Required action |
Where does the string "General" occur in the records? Copy each line that holds it.

Raw data |
------------------------------------------------------------
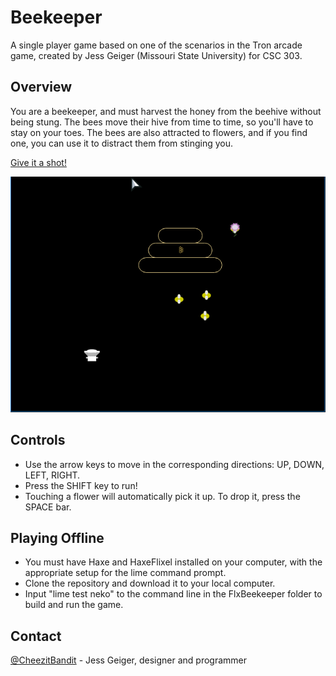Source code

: # Beekeeper

A single player game based on one of the scenarios in the Tron arcade game, created
by Jess Geiger (Missouri State University) for CSC 303.

## Overview

You are a beekeeper, and must harvest the honey from the beehive without being stung. The bees move their hive from time to time, so you'll have to stay on your toes. The bees are also attracted to flowers, and if you find one, you can use it to distract them from stinging you.

[Give it a shot!](https://cheezitbandit.github.io/FlxBeekeeper/)


![Screenshot](/docs/BeekeeperScreencap.PNG)


## Controls
* Use the arrow keys to move in the corresponding directions: UP, DOWN, LEFT, RIGHT.
* Press the SHIFT key to run!
* Touching a flower will automatically pick it up. To drop it, press the SPACE bar.

## Playing Offline
* You must have Haxe and HaxeFlixel installed on your computer, with the appropriate setup for the lime command prompt.
* Clone the repository and download it to your local computer.
* Input "lime test neko" to the command line in the FlxBeekeeper folder to build and run the game.

## Contact
[@CheezitBandit](https://github.com/CheezitBandit) - Jess Geiger, designer and programmer
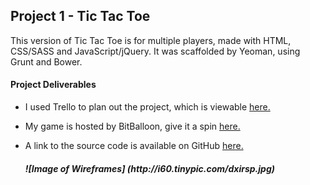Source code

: <h2> Project 1 - Tic Tac Toe </h2>

<p1>This version of Tic Tac Toe is for multiple players, made with HTML, CSS/SASS and JavaScript/jQuery. It was scaffolded by Yeoman, using Grunt and Bower.</p1>

<h4>Project Deliverables</h4>

<ul>
  <li>I used Trello to plan out the project, which is viewable <a href="https://trello.com/b/0pMtOvL8/project-1-tic-tac-toe" target ="_blank"> here.</a></li>
</ul>

<ul>
  <li>My game is hosted by BitBalloon, give it a spin <a href="http://svptictactoe.bitballoon.com/" target ="_blank">here.</a></li>
</ul>
<ul>
  <li>A link to the source code is available on GitHub <a href="https://github.com/svpanchal/tttproject1" target ="_blank">here.</a></li>

<h5>
![Image of Wireframes]
(http://i60.tinypic.com/dxirsp.jpg)
</h5>
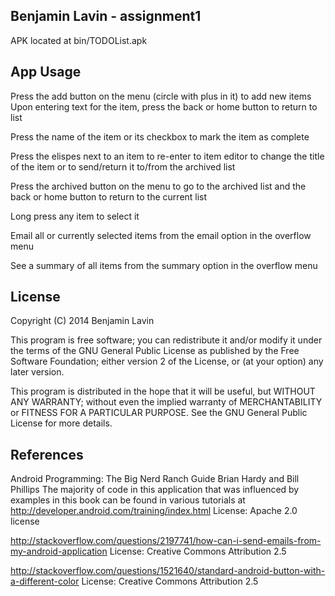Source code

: ## Benjamin Lavin - assignment1

APK located at bin/TODOList.apk

## App Usage
Press the add button on the menu (circle with plus in it) to add new items
Upon entering text for the item, press the back or home button to return to list

Press the name of the item or its checkbox to mark the item as complete

Press the elispes next to an item to re-enter to item editor to change the title of the item or to send/return it to/from the archived list

Press the archived button on the menu to go to the archived list and the back or home button to return to the current list

Long press any item to select it

Email all or currently selected items from the email option in the overflow menu

See a summary of all items from the summary option in the overflow menu


## License
Copyright (C) 2014  Benjamin Lavin

This program is free software; you can redistribute it and/or modify
it under the terms of the GNU General Public License as published by
the Free Software Foundation; either version 2 of the License, or
(at your option) any later version.

This program is distributed in the hope that it will be useful,
but WITHOUT ANY WARRANTY; without even the implied warranty of
MERCHANTABILITY or FITNESS FOR A PARTICULAR PURPOSE.  See the 
GNU General Public License for more details.

## References
Android Programming: The Big Nerd Ranch Guide
	Brian Hardy and Bill Phillips
The majority of code in this application that was influenced by examples in this book can be found in various tutorials at
http://developer.android.com/training/index.html
License: Apache 2.0 license

http://stackoverflow.com/questions/2197741/how-can-i-send-emails-from-my-android-application
License: Creative Commons Attribution 2.5

http://stackoverflow.com/questions/1521640/standard-android-button-with-a-different-color
License: Creative Commons Attribution 2.5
------------------------------------------------------------
Response area |
it under the terms of the GNU General Public License as published by
GNU General Public License for more details.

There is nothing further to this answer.